## [ABOUT THIS TASK]
Reproduce the tail of the data exactly. It starts at the line containing "Can something be" and runs to the last line.

## [SUPPLIED MATERIAL]
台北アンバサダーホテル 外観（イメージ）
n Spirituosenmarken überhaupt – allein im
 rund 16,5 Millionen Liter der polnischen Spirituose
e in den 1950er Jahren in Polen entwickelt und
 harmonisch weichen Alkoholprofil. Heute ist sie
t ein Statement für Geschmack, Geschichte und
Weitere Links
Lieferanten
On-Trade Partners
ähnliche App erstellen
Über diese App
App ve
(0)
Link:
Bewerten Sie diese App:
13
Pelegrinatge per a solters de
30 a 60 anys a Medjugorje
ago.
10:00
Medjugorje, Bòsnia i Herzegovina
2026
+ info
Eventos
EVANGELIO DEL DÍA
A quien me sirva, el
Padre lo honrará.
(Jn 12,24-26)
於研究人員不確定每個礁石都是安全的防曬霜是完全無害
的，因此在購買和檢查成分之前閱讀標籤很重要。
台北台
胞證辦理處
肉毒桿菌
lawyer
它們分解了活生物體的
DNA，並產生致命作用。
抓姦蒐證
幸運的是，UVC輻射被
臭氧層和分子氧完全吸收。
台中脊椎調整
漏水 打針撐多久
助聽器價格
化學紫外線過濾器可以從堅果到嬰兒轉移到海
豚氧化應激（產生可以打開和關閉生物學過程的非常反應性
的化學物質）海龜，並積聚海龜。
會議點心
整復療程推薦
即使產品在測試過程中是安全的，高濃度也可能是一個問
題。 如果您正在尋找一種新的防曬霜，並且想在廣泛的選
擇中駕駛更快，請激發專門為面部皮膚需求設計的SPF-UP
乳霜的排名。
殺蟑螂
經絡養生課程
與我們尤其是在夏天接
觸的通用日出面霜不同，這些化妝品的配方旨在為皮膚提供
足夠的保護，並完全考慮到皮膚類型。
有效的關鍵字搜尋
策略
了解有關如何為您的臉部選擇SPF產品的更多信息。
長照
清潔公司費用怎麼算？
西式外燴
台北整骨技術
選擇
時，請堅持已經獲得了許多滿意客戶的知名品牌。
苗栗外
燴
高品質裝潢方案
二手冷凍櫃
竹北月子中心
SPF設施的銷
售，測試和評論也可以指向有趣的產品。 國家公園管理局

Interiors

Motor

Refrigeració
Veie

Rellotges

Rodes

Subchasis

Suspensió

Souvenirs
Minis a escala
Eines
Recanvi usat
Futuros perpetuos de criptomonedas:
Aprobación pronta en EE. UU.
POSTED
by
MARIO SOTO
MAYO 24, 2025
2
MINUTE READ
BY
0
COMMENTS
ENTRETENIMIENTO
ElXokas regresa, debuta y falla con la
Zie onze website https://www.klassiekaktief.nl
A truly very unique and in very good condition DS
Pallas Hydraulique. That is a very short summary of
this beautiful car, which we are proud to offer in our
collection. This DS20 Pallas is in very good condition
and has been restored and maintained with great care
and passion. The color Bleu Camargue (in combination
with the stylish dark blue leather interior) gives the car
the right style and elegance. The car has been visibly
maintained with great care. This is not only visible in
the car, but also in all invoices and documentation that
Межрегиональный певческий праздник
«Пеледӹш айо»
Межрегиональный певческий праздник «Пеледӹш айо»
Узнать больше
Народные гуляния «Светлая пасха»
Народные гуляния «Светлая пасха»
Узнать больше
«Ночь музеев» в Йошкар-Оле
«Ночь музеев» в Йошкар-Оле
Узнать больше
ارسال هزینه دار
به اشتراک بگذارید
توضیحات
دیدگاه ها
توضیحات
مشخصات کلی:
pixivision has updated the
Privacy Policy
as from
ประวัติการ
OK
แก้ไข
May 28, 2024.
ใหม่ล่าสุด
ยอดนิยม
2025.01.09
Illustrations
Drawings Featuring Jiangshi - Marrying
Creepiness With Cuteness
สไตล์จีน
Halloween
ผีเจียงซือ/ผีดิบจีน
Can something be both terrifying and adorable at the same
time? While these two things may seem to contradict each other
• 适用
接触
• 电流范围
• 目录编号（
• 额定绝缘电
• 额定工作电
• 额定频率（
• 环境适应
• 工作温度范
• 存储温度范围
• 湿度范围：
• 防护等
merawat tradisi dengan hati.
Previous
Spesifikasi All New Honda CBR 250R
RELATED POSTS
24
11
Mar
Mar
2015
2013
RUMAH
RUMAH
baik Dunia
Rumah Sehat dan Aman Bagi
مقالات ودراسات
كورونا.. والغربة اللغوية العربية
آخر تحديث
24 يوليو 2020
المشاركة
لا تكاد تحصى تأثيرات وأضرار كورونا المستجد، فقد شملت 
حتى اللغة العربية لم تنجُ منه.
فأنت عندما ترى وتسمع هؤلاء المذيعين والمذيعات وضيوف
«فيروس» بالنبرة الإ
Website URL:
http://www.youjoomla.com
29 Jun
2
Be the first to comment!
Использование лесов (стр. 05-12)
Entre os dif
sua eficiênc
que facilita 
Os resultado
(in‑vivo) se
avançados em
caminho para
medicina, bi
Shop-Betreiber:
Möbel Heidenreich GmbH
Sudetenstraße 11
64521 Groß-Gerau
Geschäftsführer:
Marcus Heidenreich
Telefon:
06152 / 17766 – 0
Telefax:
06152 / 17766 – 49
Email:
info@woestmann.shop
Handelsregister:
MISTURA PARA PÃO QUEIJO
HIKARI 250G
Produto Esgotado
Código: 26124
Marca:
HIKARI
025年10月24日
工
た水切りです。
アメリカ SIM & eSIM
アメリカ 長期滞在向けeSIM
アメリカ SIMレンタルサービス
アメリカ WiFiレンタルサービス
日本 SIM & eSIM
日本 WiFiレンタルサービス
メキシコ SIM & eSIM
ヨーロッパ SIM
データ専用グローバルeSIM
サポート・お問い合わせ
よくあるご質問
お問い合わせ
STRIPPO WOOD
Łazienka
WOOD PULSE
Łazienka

## [RESULT]
Can something be both terrifying and adorable at the same
time? While these two things may seem to contradict each other
• 适用
接触
• 电流范围
• 目录编号（
• 额定绝缘电
• 额定工作电
• 额定频率（
• 环境适应
• 工作温度范
• 存储温度范围
• 湿度范围：
• 防护等
merawat tradisi dengan hati.
Previous
Spesifikasi All New Honda CBR 250R
RELATED POSTS
24
11
Mar
Mar
2015
2013
RUMAH
RUMAH
baik Dunia
Rumah Sehat dan Aman Bagi
مقالات ودراسات
كورونا.. والغربة اللغوية العربية
آخر تحديث
24 يوليو 2020
المشاركة
لا تكاد تحصى تأثيرات وأضرار كورونا المستجد، فقد شملت 
حتى اللغة العربية لم تنجُ منه.
فأنت عندما ترى وتسمع هؤلاء المذيعين والمذيعات وضيوف
«فيروس» بالنبرة الإ
Website URL:
http://www.youjoomla.com
29 Jun
2
Be the first to comment!
Использование лесов (стр. 05-12)
Entre os dif
sua eficiênc
que facilita 
Os resultado
(in‑vivo) se
avançados em
caminho para
medicina, bi
Shop-Betreiber:
Möbel Heidenreich GmbH
Sudetenstraße 11
64521 Groß-Gerau
Geschäftsführer:
Marcus Heidenreich
Telefon:
06152 / 17766 – 0
Telefax:
06152 / 17766 – 49
Email:
info@woestmann.shop
Handelsregister:
MISTURA PARA PÃO QUEIJO
HIKARI 250G
Produto Esgotado
Código: 26124
Marca:
HIKARI
025年10月24日
工
た水切りです。
アメリカ SIM & eSIM
アメリカ 長期滞在向けeSIM
アメリカ SIMレンタルサービス
アメリカ WiFiレンタルサービス
日本 SIM & eSIM
日本 WiFiレンタルサービス
メキシコ SIM & eSIM
ヨーロッパ SIM
データ専用グローバルeSIM
サポート・お問い合わせ
よくあるご質問
お問い合わせ
STRIPPO WOOD
Łazienka
WOOD PULSE
Łazienka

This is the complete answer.